TENNIS – LONDRA – Di DANIELE AZZOLINI. Quell’uomo solo al comando, è ormai talmente lontano che gli inseguitori non lo vedono più. È sparito dalla loro visuale, non sanno nemmeno quanto gli siano finiti dietro. Minuti? Mezze ore? Sanno solo che sono secondi, lontani, e che lui ha già vinto questa tappa e vincerà anche le prossime. Sempre che la sfortuna non ci metta becco.
A questo siamo? Sì, a questo. Federer compreso, che anche in questa finale londinese ha dato corpo al sogno di sempre, irrinunciabile quanto effimero: che qualcosa di incantevole possa prendere forma dalla sua arte, che una sua invenzione possa interrompere la corsa altrui e ricondurre il gioco a un confronto plausibile, e non sfacciatamente già scritto. Siamo al punto che chi insegue può sperare ormai solo nel fato.
Nole ha scherzato Nadal in semifinale, e ha fatto quasi lo stesso con Federer nell’atto conclusivo. Checché ne pensi il pubblico, la distanza s’è fatta grande. Un baratro profondo. Federer si è procurato tre occasioni nell’anno, per spezzare la tirannia: Wimbledon, Us Open e ATP Finals. La sua stagione, se vi va di brindare con un bicchiere mezzo pieno, è tutta qui.
Il dato di fatto, invece, è che quelle occasioni le ha fallite, in termini via via sempre più imbarazzanti per uno che ha saputo condurre il gioco per tre lustri tennistici. Oggi, il divario è troppo ampio, per credere che i tre match vinti quest’anno, negli otto confronti disputati, possano contenere una speranza di sovvertire il dominio. Il “gioco libero” di Federer, la capacità di inventare nuove soluzioni, e di impadronirsi del match pennellando talento sulla tela, funziona se Djokovic non si mette lì a fare il suo gioco carogna, contro il quale – al momento, e chissà per quanto – non c’è scampo.

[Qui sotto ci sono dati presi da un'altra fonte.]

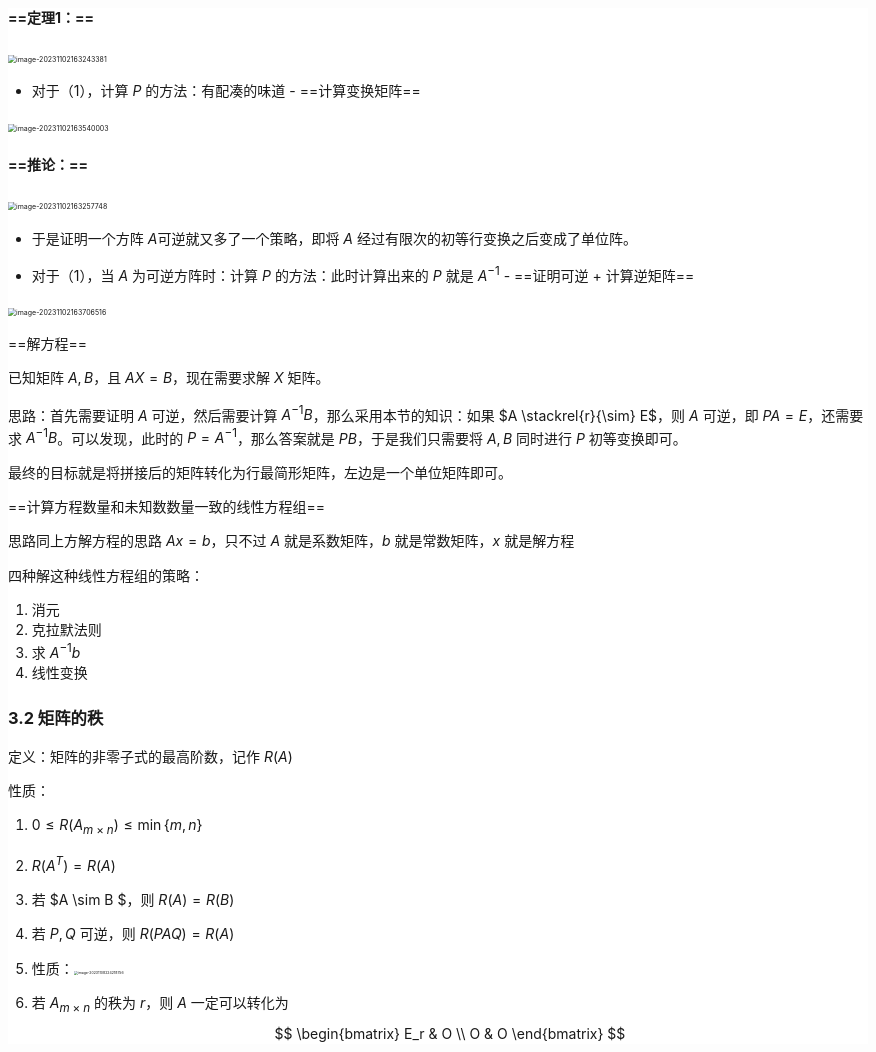 #### ==定理1：==

<img src="https://s2.loli.net/2023/12/26/93GzM1q8b2khEwf.png" alt="image-20231102163243381" style="zoom:50%;" />

- 对于（1），计算 $P$ 的方法：有配凑的味道 - ==计算变换矩阵==

<img src="https://s2.loli.net/2023/12/26/oL5QnXlaytBJzTx.png" alt="image-20231102163540003" style="zoom:50%;" />

#### ==推论：==

<img src="https://s2.loli.net/2023/12/26/cazomZkAd2rRFUE.png" alt="image-20231102163257748" style="zoom:50%;" />

- 于是证明一个方阵 $A$可逆就又多了一个策略，即将 $A$ 经过有限次的初等行变换之后变成了单位阵。

- 对于（1），当 $A$ 为可逆方阵时：计算 $P$ 的方法：此时计算出来的 $P$ 就是 $A^{-1}$ - ==证明可逆 + 计算逆矩阵==

<img src="https://s2.loli.net/2023/12/26/2s16Iin947uL3Cj.png" alt="image-20231102163706516" style="zoom:50%;" />

==解方程==

已知矩阵 $A,B$，且 $AX=B$，现在需要求解 $X$ 矩阵。

思路：首先需要证明 $A$ 可逆，然后需要计算 $A^{-1}B$，那么采用本节的知识：如果 $A \stackrel{r}{\sim} E$，则 $A$ 可逆，即 $PA=E$，还需要求 $A^{-1}B$。可以发现，此时的 $P = A^{-1}$，那么答案就是 $PB$，于是我们只需要将 $A,B$ 同时进行 $P$ 初等变换即可。

最终的目标就是将拼接后的矩阵转化为行最简形矩阵，左边是一个单位矩阵即可。

==计算方程数量和未知数数量一致的线性方程组==

思路同上方解方程的思路 $Ax=b$，只不过 $A$ 就是系数矩阵，$b$ 就是常数矩阵，$x$ 就是解方程

四种解这种线性方程组的策略：

1. 消元
2. 克拉默法则
3. 求 $A^{-1}b$
4. 线性变换

### 3.2 矩阵的秩

定义：矩阵的非零子式的最高阶数，记作 $R(A)$

性质：

1. $0 \le R(A_{m\times n}) \le \min \{m, n\}$

2. $R(A^T)=R(A)$

3. 若 $A \sim B $，则 $R(A)=R(B)$

4. 若 $P,Q$ 可逆，则 $R(PAQ)=R(A)$

5. 性质：<img src="https://s2.loli.net/2023/12/26/4LwcvgDzfkQeIlP.png" alt="image-20231108224218756" style="zoom:25%;" />

6. 若 $A_{m\times n}$ 的秩为 $r$，则 $A$ 一定可以转化为 
    $$
    \begin{bmatrix}
    E_r & O \\
    O & O
    \end{bmatrix}
    $$
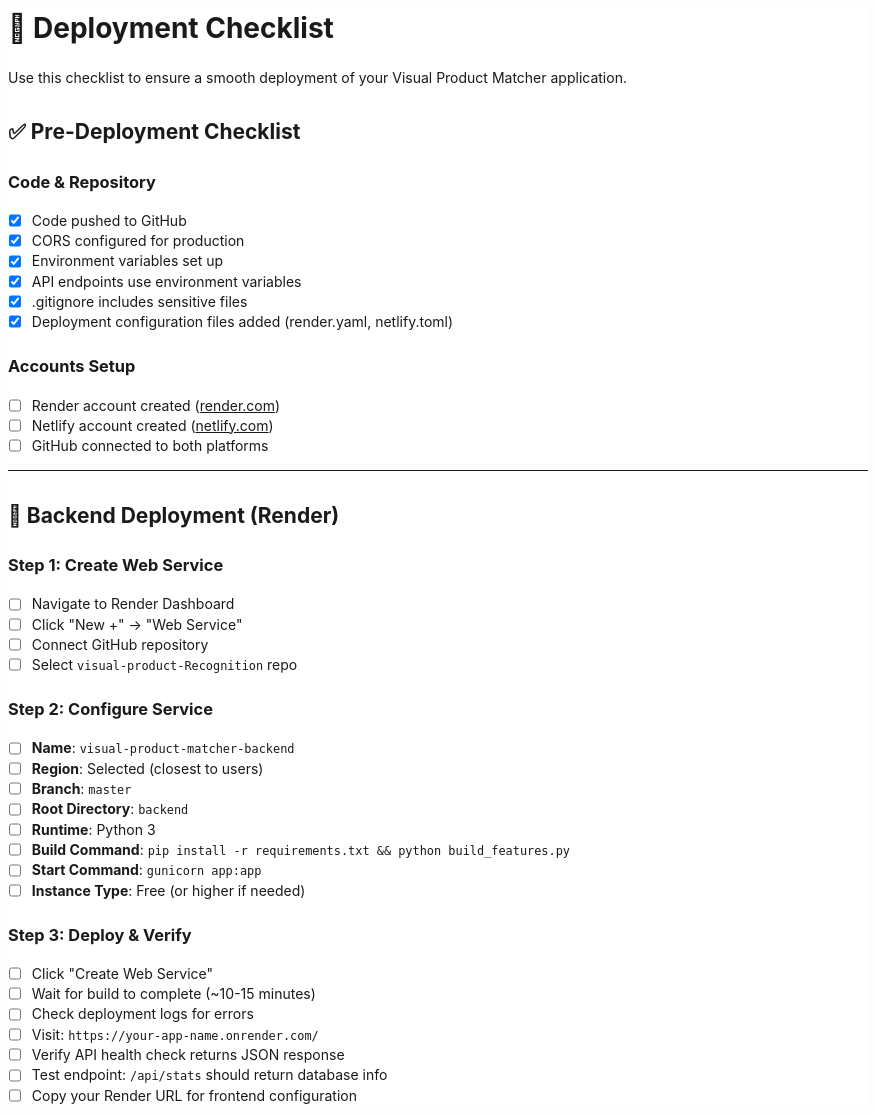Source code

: # 🚀 Deployment Checklist

Use this checklist to ensure a smooth deployment of your Visual Product Matcher application.

## ✅ Pre-Deployment Checklist

### Code & Repository
- [x] Code pushed to GitHub
- [x] CORS configured for production
- [x] Environment variables set up
- [x] API endpoints use environment variables
- [x] .gitignore includes sensitive files
- [x] Deployment configuration files added (render.yaml, netlify.toml)

### Accounts Setup
- [ ] Render account created ([render.com](https://render.com))
- [ ] Netlify account created ([netlify.com](https://netlify.com))
- [ ] GitHub connected to both platforms

---

## 🔧 Backend Deployment (Render)

### Step 1: Create Web Service
- [ ] Navigate to Render Dashboard
- [ ] Click "New +" → "Web Service"
- [ ] Connect GitHub repository
- [ ] Select `visual-product-Recognition` repo

### Step 2: Configure Service
- [ ] **Name**: `visual-product-matcher-backend`
- [ ] **Region**: Selected (closest to users)
- [ ] **Branch**: `master`
- [ ] **Root Directory**: `backend`
- [ ] **Runtime**: Python 3
- [ ] **Build Command**: `pip install -r requirements.txt && python build_features.py`
- [ ] **Start Command**: `gunicorn app:app`
- [ ] **Instance Type**: Free (or higher if needed)

### Step 3: Deploy & Verify
- [ ] Click "Create Web Service"
- [ ] Wait for build to complete (~10-15 minutes)
- [ ] Check deployment logs for errors
- [ ] Visit: `https://your-app-name.onrender.com/`
- [ ] Verify API health check returns JSON response
- [ ] Test endpoint: `/api/stats` should return database info
- [ ] Copy your Render URL for frontend configuration
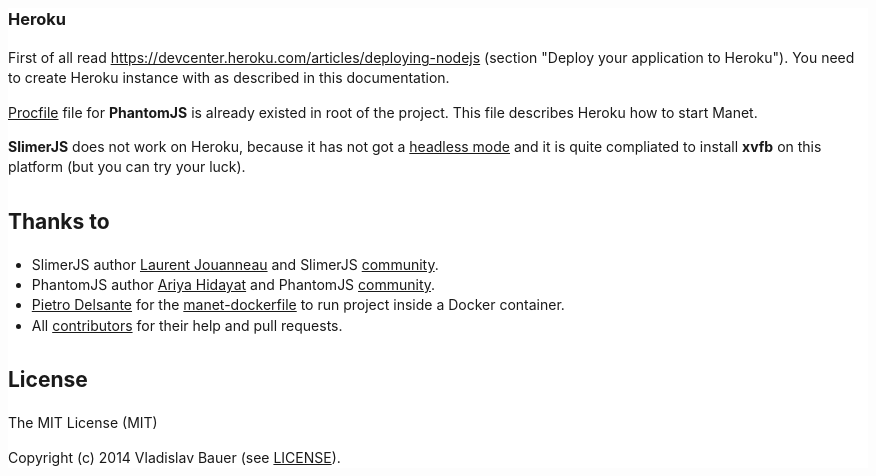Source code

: ### Heroku

First of all read https://devcenter.heroku.com/articles/deploying-nodejs (section "Deploy your application to Heroku").
You need to create Heroku instance with as described in this documentation.

[Procfile](Procfile) file for **PhantomJS** is already existed in root of the project. This file describes Heroku how to start Manet.

**SlimerJS** does not work on Heroku, because it has not got a [headless mode](https://github.com/laurentj/slimerjs/issues/80) and it is quite compliated to install **xvfb** on this platform (but you can try your luck).


## Thanks to

* SlimerJS author [Laurent Jouanneau](https://github.com/laurentj) and SlimerJS [community](https://github.com/laurentj/slimerjs/graphs/contributors).
* PhantomJS author [Ariya Hidayat](https://github.com/ariya/phantomjs) and PhantomJS [community](https://github.com/ariya/phantomjs/graphs/contributors).
* [Pietro Delsante](https://github.com/pdelsante) for the [manet-dockerfile](https://github.com/pdelsante/manet-dockerfile) to run project inside a Docker container.
* All [contributors](https://github.com/vbauer/manet/graphs/contributors) for their help and pull requests.


## License

The MIT License (MIT)

Copyright (c) 2014 Vladislav Bauer (see [LICENSE](LICENSE)).
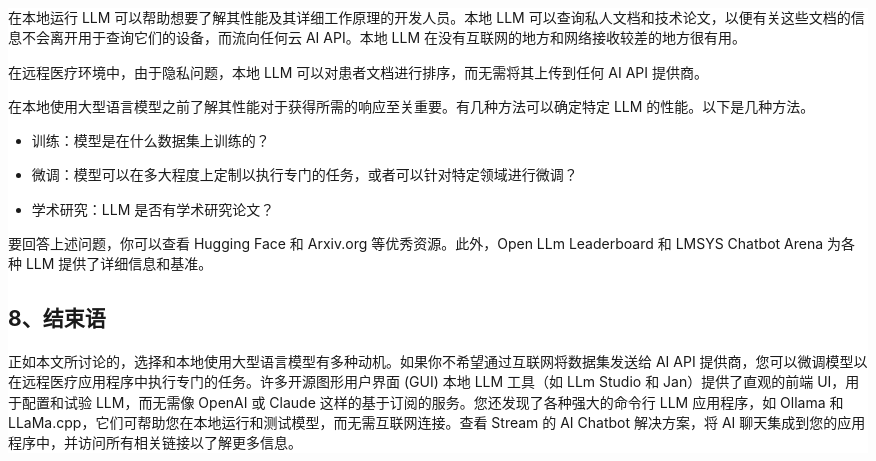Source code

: 在本地运行 LLM 可以帮助想要了解其性能及其详细工作原理的开发人员。本地 LLM 可以查询私人文档和技术论文，以便有关这些文档的信息不会离开用于查询它们的设备，而流向任何云 AI API。本地 LLM 在没有互联网的地方和网络接收较差的地方很有用。

在远程医疗环境中，由于隐私问题，本地 LLM 可以对患者文档进行排序，而无需将其上传到任何 AI API 提供商。

在本地使用大型语言模型之前了解其性能对于获得所需的响应至关重要。有几种方法可以确定特定 LLM 的性能。以下是几种方法。

-   训练：模型是在什么数据集上训练的？
    
-   微调：模型可以在多大程度上定制以执行专门的任务，或者可以针对特定领域进行微调？
    
-   学术研究：LLM 是否有学术研究论文？
    

要回答上述问题，你可以查看 Hugging Face 和 Arxiv.org 等优秀资源。此外，Open LLm Leaderboard 和 LMSYS Chatbot Arena 为各种 LLM 提供了详细信息和基准。

## 8、结束语

正如本文所讨论的，选择和本地使用大型语言模型有多种动机。如果你不希望通过互联网将数据集发送给 AI API 提供商，您可以微调模型以在远程医疗应用程序中执行专门的任务。许多开源图形用户界面 (GUI) 本地 LLM 工具（如 LLm Studio 和 Jan）提供了直观的前端 UI，用于配置和试验 LLM，而无需像 OpenAI 或 Claude 这样的基于订阅的服务。您还发现了各种强大的命令行 LLM 应用程序，如 Ollama 和 LLaMa.cpp，它们可帮助您在本地运行和测试模型，而无需互联网连接。查看 Stream 的 AI Chatbot 解决方案，将 AI 聊天集成到您的应用程序中，并访问所有相关链接以了解更多信息。
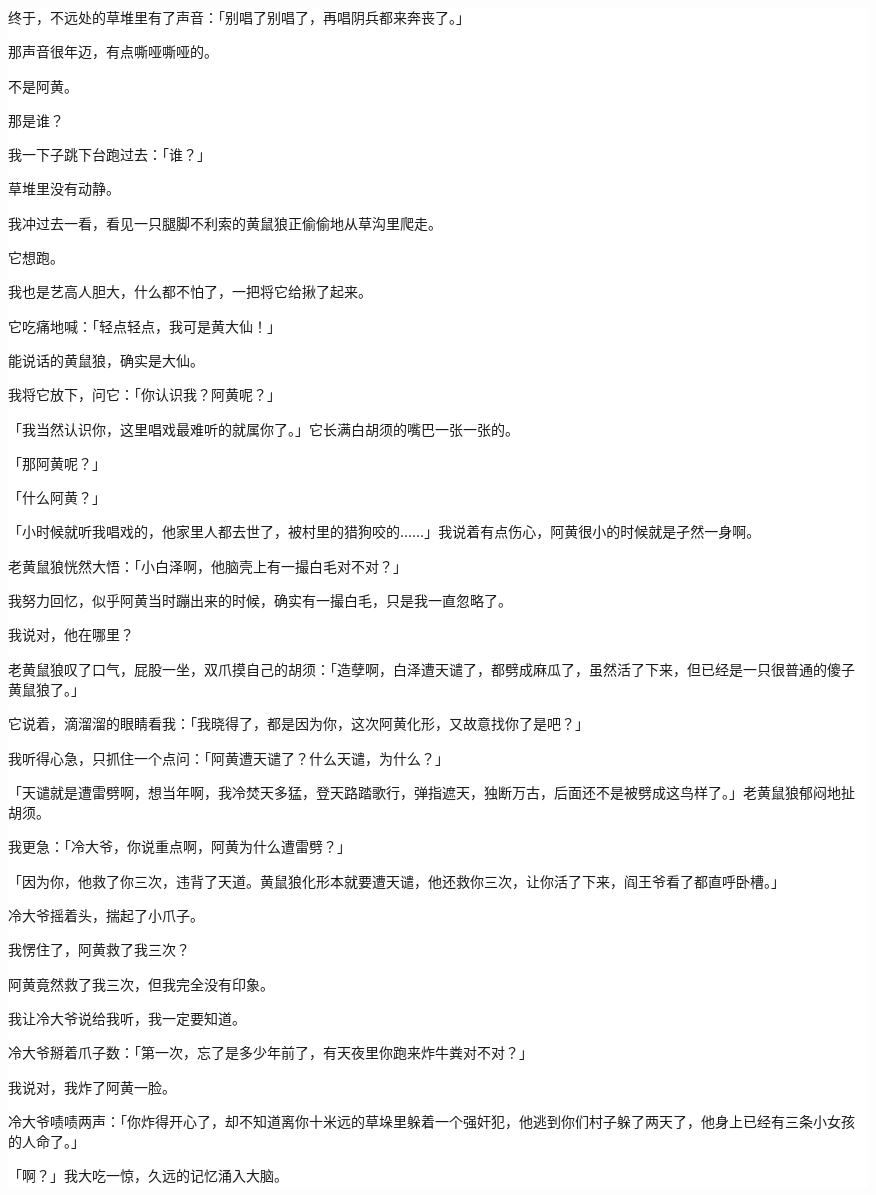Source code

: 终于，不远处的草堆里有了声音：「别唱了别唱了，再唱阴兵都来奔丧了。」

那声音很年迈，有点嘶哑嘶哑的。

不是阿黄。

那是谁？

我一下子跳下台跑过去：「谁？」

草堆里没有动静。

我冲过去一看，看见一只腿脚不利索的黄鼠狼正偷偷地从草沟里爬走。

它想跑。

我也是艺高人胆大，什么都不怕了，一把将它给揪了起来。

它吃痛地喊：「轻点轻点，我可是黄大仙！」

能说话的黄鼠狼，确实是大仙。

我将它放下，问它：「你认识我？阿黄呢？」

「我当然认识你，这里唱戏最难听的就属你了。」它长满白胡须的嘴巴一张一张的。

「那阿黄呢？」

「什么阿黄？」

「小时候就听我唱戏的，他家里人都去世了，被村里的猎狗咬的……」我说着有点伤心，阿黄很小的时候就是孑然一身啊。

老黄鼠狼恍然大悟：「小白泽啊，他脑壳上有一撮白毛对不对？」

我努力回忆，似乎阿黄当时蹦出来的时候，确实有一撮白毛，只是我一直忽略了。

我说对，他在哪里？

老黄鼠狼叹了口气，屁股一坐，双爪摸自己的胡须：「造孽啊，白泽遭天谴了，都劈成麻瓜了，虽然活了下来，但已经是一只很普通的傻子黄鼠狼了。」

它说着，滴溜溜的眼睛看我：「我晓得了，都是因为你，这次阿黄化形，又故意找你了是吧？」

我听得心急，只抓住一个点问：「阿黄遭天谴了？什么天谴，为什么？」

「天谴就是遭雷劈啊，想当年啊，我冷焚天多猛，登天路踏歌行，弹指遮天，独断万古，后面还不是被劈成这鸟样了。」老黄鼠狼郁闷地扯胡须。

我更急：「冷大爷，你说重点啊，阿黄为什么遭雷劈？」

「因为你，他救了你三次，违背了天道。黄鼠狼化形本就要遭天谴，他还救你三次，让你活了下来，阎王爷看了都直呼卧槽。」

冷大爷摇着头，揣起了小爪子。

我愣住了，阿黄救了我三次？

阿黄竟然救了我三次，但我完全没有印象。

我让冷大爷说给我听，我一定要知道。

冷大爷掰着爪子数：「第一次，忘了是多少年前了，有天夜里你跑来炸牛粪对不对？」

我说对，我炸了阿黄一脸。

冷大爷啧啧两声：「你炸得开心了，却不知道离你十米远的草垛里躲着一个强奸犯，他逃到你们村子躲了两天了，他身上已经有三条小女孩的人命了。」

「啊？」我大吃一惊，久远的记忆涌入大脑。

Oggi Djokovic incarna il concetto stesso di Minimo Margine di Errore. Egli è la Grande Certezza. È l’Assolutismo fatto Tennis. È fatto di una sostanza che non invita a voli pindarici. Anzi… Qualunque banalità vogliate prendere in considerazione, a spiegazione di un dominio che sta assumendo contorni illimitati, per non dire assolutistici, da monarca vero, potete facilmente applicarla a Novak Djokovic e gli si adatterà alla perfezione. Egli è il Grande Contenitore di tutto ciò che possa passarvi per la mente. È vincente in ogni momento del match. Anche quando le cose vanno male.
È solido al punto da indurre i concorrenti a non esprimersi al massimo. Vince anche quando non gioca al meglio. Vince e non convince… E che nessuno dica che non abbia talento! Chi altri potrebbe giocare quelle sequenze di colpi ai limiti della raffica pugilistica? Potremmo continuare, e finiremmo per descrivere Djokovic in venti o trenta modi fra loro diversi, ma tutti conosciuti, tutti certificati e nessuno in grado di sorprendervi.
Provateci anche voi e alla fine avrete un’immagine del numero uno talmente esatta da apparirvi in “3D”. Mille motivi che tutti insieme compongono la forza del Djoker, l’ineluttabilità delle sue vittorie, l’implacabilità del suo procedere. Il potere. Il dominio. La noia che essi portano con sé. Èd è inutile dirlo, anche la preoccupazione di un 2016 senza più avversari.